» WHAT TO WORK ON
Which lines below include the string "such"? Please show each one.

» LISTED RECORDS
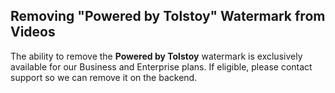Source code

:## Removing "Powered by Tolstoy" Watermark from Videos

The ability to remove the **Powered by Tolstoy** watermark is exclusively available for our Business and Enterprise plans. If eligible, please contact support so we can remove it on the backend.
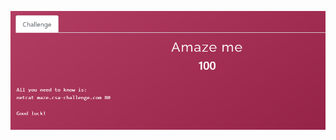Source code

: 

![alt text](https://github.com/g3rzi/ChallengesWriteUps/blob/master/CheckPoint%20CSA%202020/Logic/Amaze%20Me/challenge.PNG?raw=true)
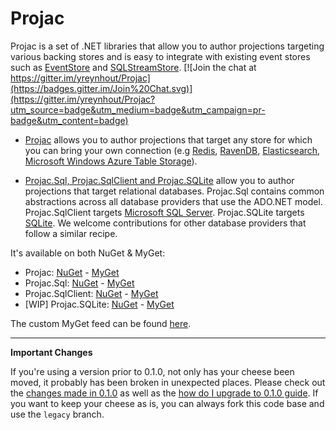 # Projac

Projac is a set of .NET libraries that allow you to author projections targeting various backing stores and is easy to  integrate with existing event stores such as [EventStore](http://www.eventstore.org) and [SQLStreamStore](https://github.com/SQLStreamStore). [![Join the chat at https://gitter.im/yreynhout/Projac](https://badges.gitter.im/Join%20Chat.svg)](https://gitter.im/yreynhout/Projac?utm_source=badge&utm_medium=badge&utm_campaign=pr-badge&utm_content=badge)

- [Projac](https://github.com/BitTacklr/Projac/wiki/projac) allows you to author projections that target any store for which you can bring your own connection (e.g [Redis](http://redis.io), [RavenDB](http://ravendb.net/), [Elasticsearch](http://http://www.elasticsearch.org/), [Microsoft Windows Azure Table Storage](http://azure.microsoft.com/en-us/documentation/services/storage/)). 

- [Projac.Sql, Projac.SqlClient and Projac.SQLite](https://github.com/BitTacklr/Projac/wiki/projac.sql) allow you to author projections that target relational databases. Projac.Sql contains common abstractions across all database providers that use the ADO.NET model. Projac.SqlClient targets [Microsoft SQL Server](http://www.microsoft.com/en-us/server-cloud/products/sql-server-editions/overview.aspx). Projac.SQLite targets [SQLite](http://sqlite.org). We welcome contributions for other database providers that follow a similar recipe.

It's available on both NuGet & MyGet:

- Projac: [NuGet](https://www.nuget.org/packages/Projac/) - [MyGet](https://www.myget.org/feed/projac/package/nuget/Projac)
- Projac.Sql: [NuGet](https://www.nuget.org/packages/Projac,Sql/) - [MyGet](https://www.myget.org/feed/projac/package/nuget/Projac.Sql)
- Projac.SqlClient: [NuGet](https://www.nuget.org/packages/Projac.SqlClient/) - [MyGet](https://www.myget.org/feed/projac/package/nuget/Projac.SqlClient)
- [WIP] Projac.SQLite: [NuGet](https://www.nuget.org/packages/Projac,SQLite/) - [MyGet](https://www.myget.org/feed/projac/package/nuget/Projac.SQLite)

The custom MyGet feed can be found [here](https://www.myget.org/F/projac/api/v3/index.json).

---

**Important Changes**

If you're using a version prior to 0.1.0, not only has your cheese been moved, it probably has been broken in unexpected places. Please check out the [changes made in 0.1.0](https://github.com/BitTacklr/Projac/wiki/Changes0.1.0) as well as the [how do I upgrade to 0.1.0 guide](https://github.com/BitTacklr/Projac/wiki/UpgradeTo0.1.0). If you want to keep your cheese as is, you can always fork this code base and use the `legacy` branch.
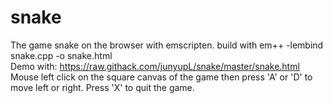 # snake
The game snake on the browser with emscripten. build with em++ -lembind snake.cpp -o snake.html\
Demo with: https://raw.githack.com/junyupL/snake/master/snake.html \
Mouse left click on the square canvas of the game then press 'A' or 'D' to move left or right. Press 'X' to quit the game.
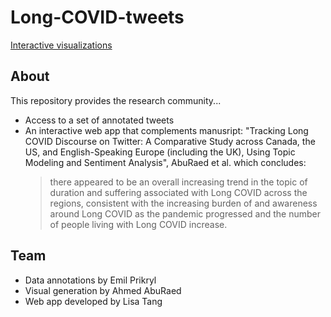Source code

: # Long-COVID-tweets

[Interactive visualizations](https://pcc-discourse.streamlit.app/)

## About

This repository provides the research community...
- Access to a set of annotated tweets
- An interactive web app that complements manusript:
  "Tracking Long COVID Discourse on Twitter: A Comparative Study across Canada, the US, and English-Speaking Europe (including the UK), Using Topic Modeling and Sentiment Analysis", AbuRaed et al.
  which concludes: 
  > there appeared to be an overall increasing trend in the topic of duration and suffering associated with Long COVID across the regions, consistent with the increasing burden of and awareness around Long COVID as the pandemic progressed and the number of people living with Long COVID increase.

## Team

- Data annotations by Emil Prikryl
- Visual generation by Ahmed AbuRaed
- Web app developed by Lisa Tang


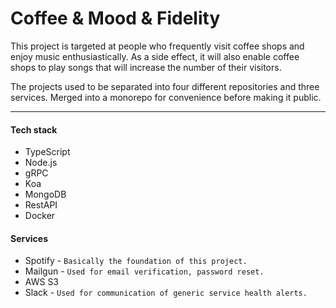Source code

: # Coffee & Mood & Fidelity
This project is targeted at people who frequently visit coffee shops and enjoy music enthusiastically. As a side effect, it will also enable coffee shops to play songs that will increase the number of their visitors.

The projects used to be separated into four different repositories and three services. Merged into a monorepo for convenience before making it public.


---
#### Tech stack
* TypeScript
* Node.js
* gRPC
* Koa
* MongoDB
* RestAPI
* Docker

#### Services
* Spotify - `Basically the foundation of this project.`
* Mailgun - `Used for email verification, password reset.`
* AWS S3
* Slack - `Used for communication of generic service health alerts.`
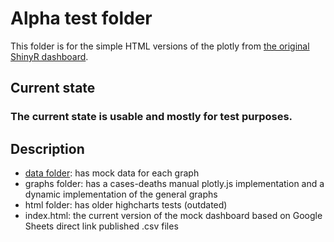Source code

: # Alpha test folder
This folder is for the simple HTML versions of the plotly from [the original ShinyR dashboard](https://hope-project.dk/dashboard).
## Current state
### The current state is usable and mostly for test purposes.
## Description
- [data folder](https://docs.google.com/spreadsheets/d/1ozkd-ccNtZV1jUM3KvdAaXMAomSjGUI2pDksVPQV6f4/edit?usp=sharing): has mock data for each graph
- graphs folder: has a cases-deaths manual plotly.js implementation and a dynamic implementation of the general graphs
- html folder: has older highcharts tests (outdated)
- index.html: the current version of the mock dashboard based on Google Sheets direct link published .csv files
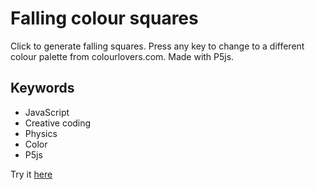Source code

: # Falling colour squares

Click to generate falling squares. Press any key to change to a different colour palette from colourlovers.com. Made with P5js.

## Keywords

- JavaScript
- Creative coding
- Physics
- Color
- P5js

Try it [here](https://juanirache.github.io/coding-fun/falling-color-squares/)

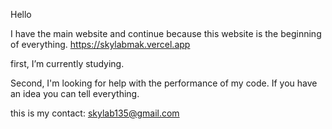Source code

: Hello

I have the main website and continue because this website is the beginning of everything.
https://skylabmak.vercel.app

first, I’m currently studying.

Second, I'm looking for help with the performance of my code.
    If you have an idea you can tell everything.

this is my contact: skylab135@gmail.com

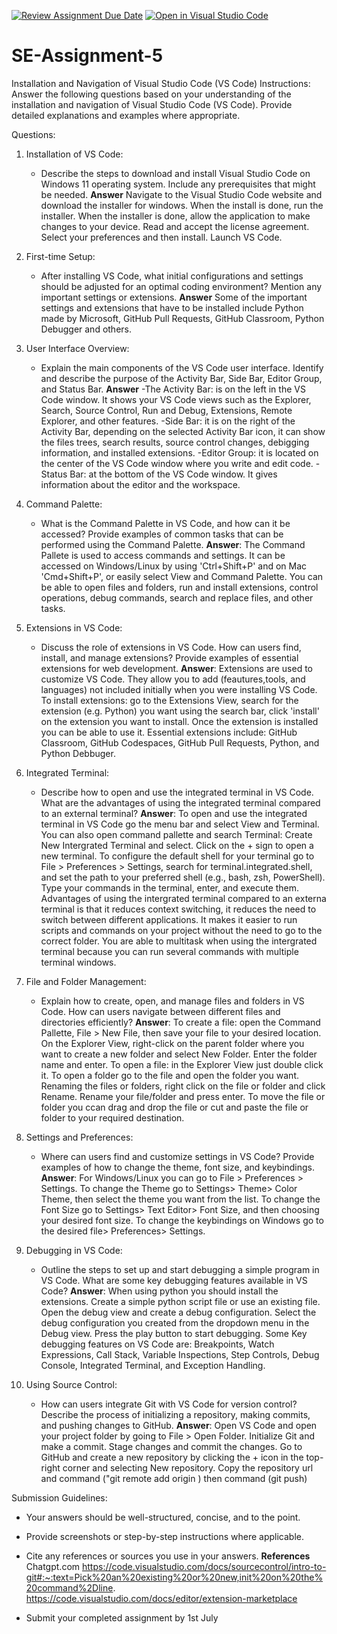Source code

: [![Review Assignment Due Date](https://classroom.github.com/assets/deadline-readme-button-22041afd0340ce965d47ae6ef1cefeee28c7c493a6346c4f15d667ab976d596c.svg)](https://classroom.github.com/a/XoLGRbHq)
[![Open in Visual Studio Code](https://classroom.github.com/assets/open-in-vscode-2e0aaae1b6195c2367325f4f02e2d04e9abb55f0b24a779b69b11b9e10269abc.svg)](https://classroom.github.com/online_ide?assignment_repo_id=15301913&assignment_repo_type=AssignmentRepo)
# SE-Assignment-5
Installation and Navigation of Visual Studio Code (VS Code)
 Instructions:
Answer the following questions based on your understanding of the installation and navigation of Visual Studio Code (VS Code). Provide detailed explanations and examples where appropriate.

 Questions:

1. Installation of VS Code:
   - Describe the steps to download and install Visual Studio Code on Windows 11 operating system. Include any prerequisites that might be needed.
   **Answer** Navigate to the Visual Studio Code website and download the installer for windows. When the install is done, run the installer. When the installer is done, allow the application to make changes to your device. Read and accept the license agreement. Select your preferences and then install. Launch VS Code.  

2. First-time Setup:
   - After installing VS Code, what initial configurations and settings should be adjusted for an optimal coding environment? Mention any important settings or extensions.
   **Answer** Some of the important settings and extensions that have to be installed include Python made by Microsoft, GitHub Pull Requests, GitHub Classroom, Python Debugger and others. 

3. User Interface Overview:
   - Explain the main components of the VS Code user interface. Identify and describe the purpose of the Activity Bar, Side Bar, Editor Group, and Status Bar.
   **Answer** -The Activity Bar: is on the left in the VS Code window. It shows your VS Code views such as the Explorer, Search, Source Control, Run and Debug, Extensions, Remote Explorer, and other features.
   -Side Bar: it is on the right of the Activity Bar, depending on the selected Activity Bar icon, it can show the files trees, search results, source control changes, debigging information, and installed extensions. 
   -Editor Group: it is located on the center of the VS Code window where you write and edit code. 
   -Status Bar: at the bottom of the VS Code window. It gives information about the editor and the workspace. 

4. Command Palette:
   - What is the Command Palette in VS Code, and how can it be accessed? Provide examples of common tasks that can be performed using the Command Palette.
   **Answer**: The Command Pallete is used to access commands and settings. It can be accessed on Windows/Linux by using 'Ctrl+Shift+P' and on Mac 'Cmd+Shift+P', or easily select View and Command Palette. You can be able to open files and folders, run and install extensions, control operations, debug commands, search and replace files, and other tasks. 

5. Extensions in VS Code:
   - Discuss the role of extensions in VS Code. How can users find, install, and manage extensions? Provide examples of essential extensions for web development.
   **Answer**: Extensions are used to customize VS Code. They allow you to add (feautures,tools, and languages) not included initially when you were installing VS Code. To install extensions: go to the Extensions View, search for the extension (e.g. Python) you want using the search bar, click 'install' on the extension you want to install. Once the extension is installed you can be able to use it. Essential extensions include: GitHub Classroom, GitHub Codespaces, GitHub Pull Requests, Python, and Python Debbuger.

6. Integrated Terminal:
   - Describe how to open and use the integrated terminal in VS Code. What are the advantages of using the integrated terminal compared to an external terminal?
   **Answer**: To open and use the integrated terminal  in VS Code go the menu bar and select View and Terminal. You can also open command pallette and search Terminal: Create New Intergrated Terminal and select. Click on the + sign to open a new terminal. To configure the default shell for your terminal go to File > Preferences > Settings, search for terminal.integrated.shell, and set the path to your preferred shell (e.g., bash, zsh, PowerShell). Type your commands in the terminal, enter, and execute them. 
   Advantages of using the intergrated terminal compared to an externa terminal is that it reduces context switching, it reduces the need to switch between different applications. It makes it easier to run scripts and commands on your project without the need to go to the correct folder. You are able to multitask when using the intergrated terminal because you can run several commands with multiple terminal windows.  

7. File and Folder Management:
   - Explain how to create, open, and manage files and folders in VS Code. How can users navigate between different files and directories efficiently?
   **Answer**: To create a file: open the Command Pallette, File > New File, then save your file to your desired location. On the Explorer View, right-click on the parent folder where you want to create a new folder and select New Folder. Enter the folder name and enter. 
   To open a file: in the Explorer View just double click it. To open a folder go to the file and open the folder you want.
   Renaming the files or folders, right click on the file or folder and click Rename. Rename your file/folder and press enter. 
   To move the file or folder you ccan drag and drop the file or cut and paste the file or folder to your required destination. 

8. Settings and Preferences:
   - Where can users find and customize settings in VS Code? Provide examples of how to change the theme, font size, and keybindings.
   **Answer**: For Windows/Linux you can go to File > Preferences > Settings.
   To change the Theme go to Settings> Theme> Color Theme, then select the theme you want from the list.
   To change the Font Size go to Settings> Text Editor> Font Size, and then choosing your desired font size.
   To change the keybindings on Windows go to the desired file> Preferences> Settings. 

9. Debugging in VS Code:
   - Outline the steps to set up and start debugging a simple program in VS Code. What are some key debugging features available in VS Code?
   **Answer**: When using python you should install the extensions. Create a simple python script file or use an existing file. Open the debug view and create a debug configuration. Select the debug configuration you created from the dropdown menu in the Debug view. Press the play button to start debugging. 
   Some Key debugging features on VS Code are: Breakpoints, Watch Expressions, Call Stack, Variable Inspections, Step Controls, Debug Console, Integrated Terminal, and Exception Handling. 

10. Using Source Control:
    - How can users integrate Git with VS Code for version control? Describe the process of initializing a repository, making commits, and pushing changes to GitHub.
    **Answer**:  Open VS Code and open your project folder by going to File > Open Folder. Initialize Git and make a commit. Stage changes and commit the changes. Go to GitHub and create a new repository by clicking the + icon in the top-right corner and selecting New repository. Copy the repository url and command ("git remote add origin <Enter the url that you copied>) then command (git push)


 Submission Guidelines:
- Your answers should be well-structured, concise, and to the point.
- Provide screenshots or step-by-step instructions where applicable.
- Cite any references or sources you use in your answers.
**References** 
Chatgpt.com
https://code.visualstudio.com/docs/sourcecontrol/intro-to-git#:~:text=Pick%20an%20existing%20or%20new,init%20on%20the%20command%2Dline. 
https://code.visualstudio.com/docs/editor/extension-marketplace 


- Submit your completed assignment by 1st July 

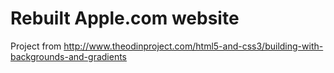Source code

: Rebuilt Apple.com website
=========================

Project from http://www.theodinproject.com/html5-and-css3/building-with-backgrounds-and-gradients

» SOLUTION TO THIS TASK
Projac is a set of .NET libraries that allow you to author projections targeting various backing stores and is easy to  integrate with existing event stores such as [EventStore](http://www.eventstore.org) and [SQLStreamStore](https://github.com/SQLStreamStore). [![Join the chat at https://gitter.im/yreynhout/Projac](https://badges.gitter.im/Join%20Chat.svg)](https://gitter.im/yreynhout/Projac?utm_source=badge&utm_medium=badge&utm_campaign=pr-badge&utm_content=badge)
   **Answer** -The Activity Bar: is on the left in the VS Code window. It shows your VS Code views such as the Explorer, Search, Source Control, Run and Debug, Extensions, Remote Explorer, and other features.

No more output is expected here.